OVPN bottleneck issue

I’m trying to figure out why L2TP or OVPN connections are slow for TCP when device CPU is not overloaded. I setup a test using UDP OVPN between two routers. The routers are directly connected via 1Gb ethernet port. I setup the OVPN client to use null auth and null cipher.

Client Router - CCR2004 (ROS 7.16.2)
Server Router - CCR2116 (ROS 7.16.1)

When I run a bandwidth test between them (both directions) from Client router, I get:
TX/RX Total Average: 396.5 Mbps/62.8 Mbps


Client router CPU during test:

CPU LOAD IRQ DISK

0 cpu0 31% 11% 0%
1 cpu1 47% 19% 0%
2 cpu2 45% 30% 0%
3 cpu3 44% 13% 0%


Server router CPU during test:

CPU LOAD IRQ DISK

0 cpu0 3% 0% 0%
1 cpu1 1% 0% 0%
2 cpu2 3% 0% 0%
3 cpu3 6% 0% 0%
4 cpu4 0% 0% 0%
5 cpu5 8% 0% 0%
6 cpu6 33% 21% 0%
7 cpu7 7% 0% 0%
8 cpu8 5% 0% 0%
9 cpu9 2% 0% 0%
10 cpu10 6% 0% 0%
11 cpu11 1% 0% 0%
12 cpu12 3% 0% 0%
13 cpu13 4% 0% 0%
14 cpu14 56% 31% 0%
15 cpu15 0% 0% 0%

What is the bottleneck causing these devices with ~50% free CPU to not handle more traffic? I have tried:

  • Added a change MSS rule applied to the TCP traffic to set MSS at 1400 or 1360.
  • Tried connection count of 20, 40 and 80. No significant difference between these

Slow L2TP or OVPN performance for TCP traffic often results from a combination of protocol inefficiencies, network conditions, and system configuration. By understanding and addressing the specific causes, such as TCP-over-TCP issues, MTU mismatches, or encryption overhead, you can significantly improve connection speeds. Consider modern protocols like WireGuard for performance issues.

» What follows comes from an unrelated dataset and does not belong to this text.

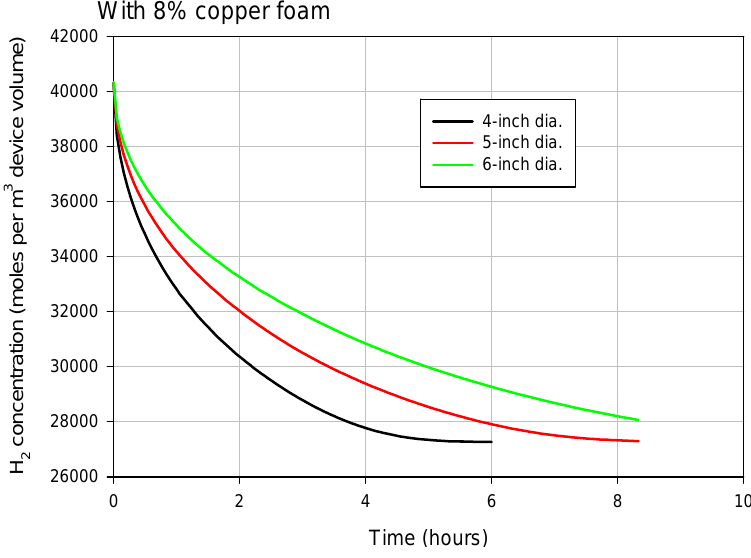
Figure 15. Modeled hydrogen release from cylinders with various inside diameters containing copper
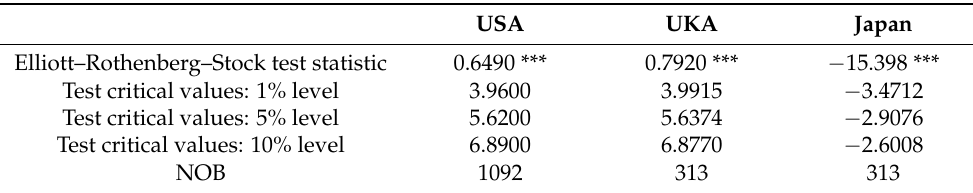
Table 3. Unit root tests: Elliott–Rothenberg–Stock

In regard to flintham’s suggestions:

  1. TCP-over-TCP issues - This is a UDP tunnel so there is no TCP over TCP
  2. MTU mismatches - MTU is 1500 on upstream connection. MSS on TCP bandwidth tests was restricted to reserve 100 bytes to VPN overhead which is more than enough for this protocol
  3. Encryption overhead - Encryption is disabled on the tunnel
  4. Consider modern protocols like WireGuard for performance issues - This is not helpful. Wiregard requires static IP address on both ends. I run thousands of tunnels from locations without static IP addresses and am looking for a way to improve speed on these. It would require a large cost to convert and this makes no sense when there is clearly some kind of unnecessary software bottleneck contributing to this problem.